Here are just a few of the great things a simple family calendar can do:
- Eliminate confusion
- Increase individual responsibility
- Increase predictability (which means kids feel like they have some control)
- Teach numeracy and literacy to our young children
One of the greatest reasons that a family calendar is important, is because it puts all of the information in one place and allows all family members to have the same understanding. One parent doesn’t assume that the rest of the family knows when the dentist appointment is happening. Kids don’t have to guess when their 3 days at dad’s house happens in this 2 week period – they can see it.
Children often feel powerless in a home. This is one of the reasons that they fight for power (defiance, power struggles.) Everyone is telling them what to do and when things are going to happen and they either have to hold it all in their head or just leave it up to the adults. Once we have a place where things are clearly written down (with pictures/words,) kids don’t have to remember everything. They can check the calendar and feel like they know what is happening each day.
We can support children in learning to take responsibility by teaching them to help themselves. When they ask, “when is picture day?” rather than telling them, we can say, “Go and check the calendar and then please let me know what you find out.”
We can also teach our children to put their activities onto the family calendar. This is great preparation for their teenage years as they learn to build habits of organization. Reviewing the week in advance at a family meeting or even after dinner one night a week means that everyone’s up to speed about their own responsibilities: driving, chores, homework, appointments, practices and special events.
Lastly, having everything on the family calendar means that we don’t fall into the trap of not telling our kids about potentially unpleasant things and building up the emotional tension around them.

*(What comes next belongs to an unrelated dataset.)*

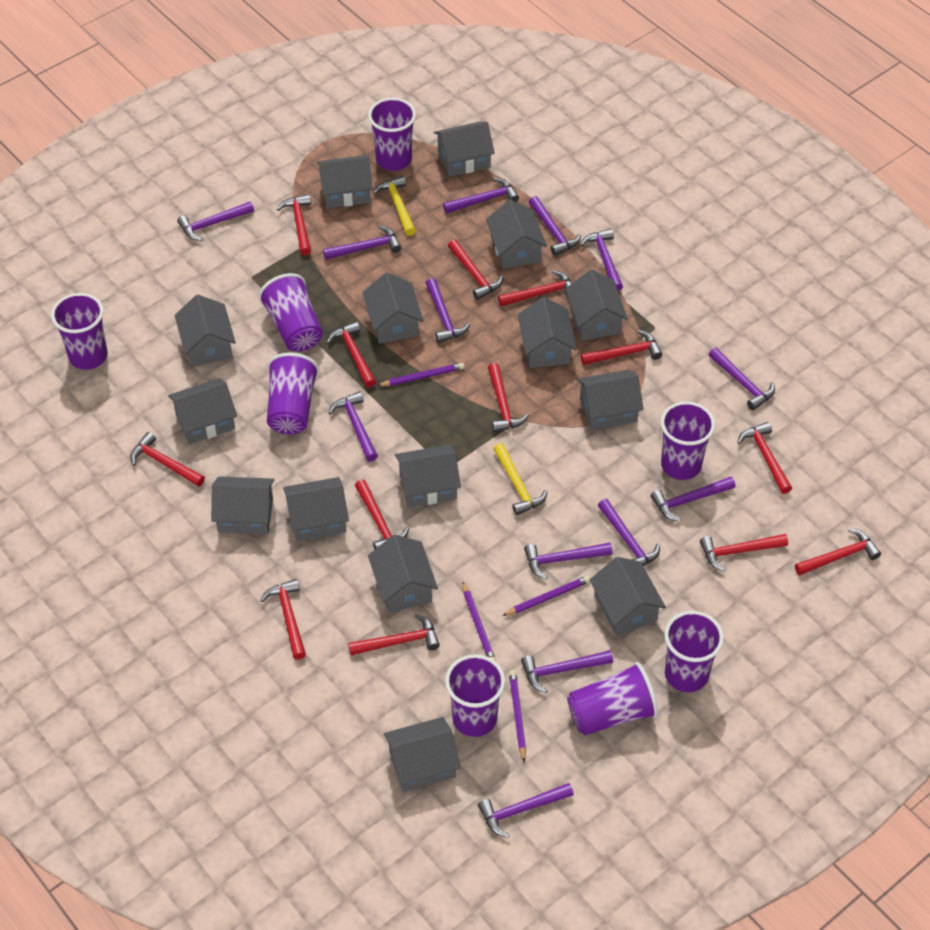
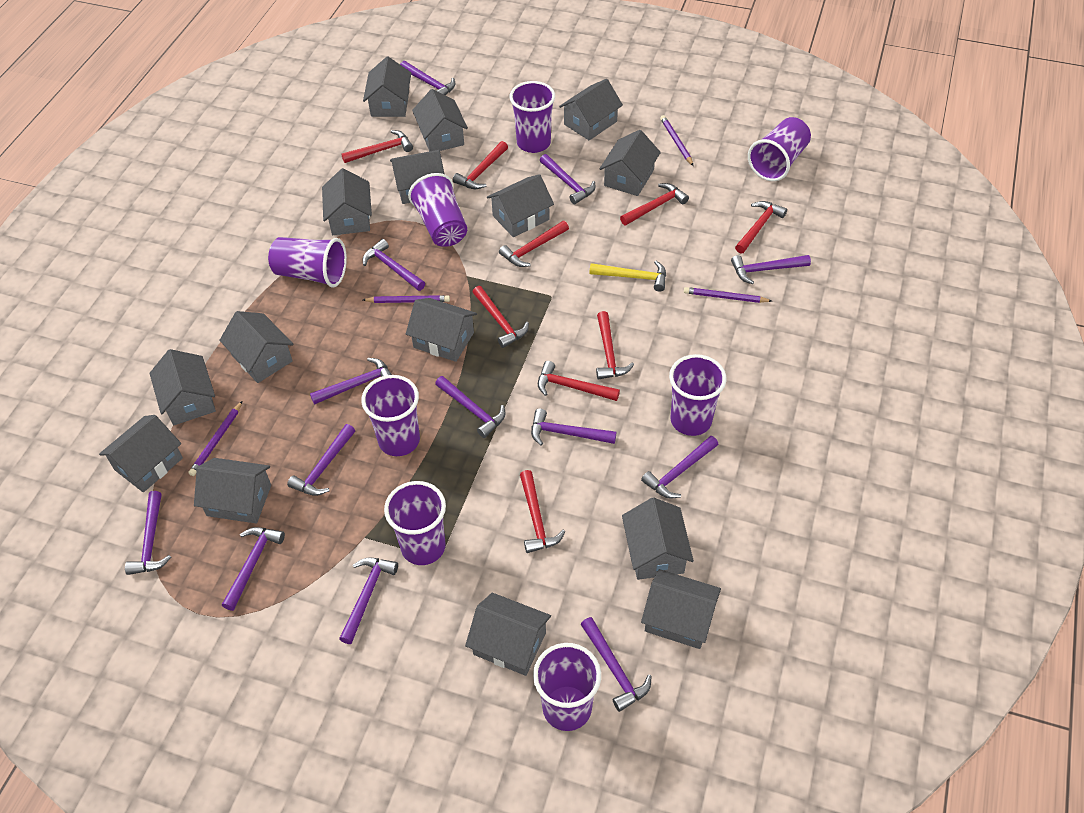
red hammer: 13 -> 9
yellow hammer: 2 -> 1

When doctor, dentist, and immunization appointments are clearly marked, kids can prepare themselves rather than being surprised when they are told about them, only moments in advance.
This week, ask yourself these questions:
- Is our calendar hanging where every family member can clearly see it?
- Do we need to start using stickers or pictures on the calendar so that all of the kids know what’s happening?
- How can I get the kids to learn the responsibility of knowing what’s happening in their lives?
- When will we schedule a weekly opportunity to review what’s on the family calendar?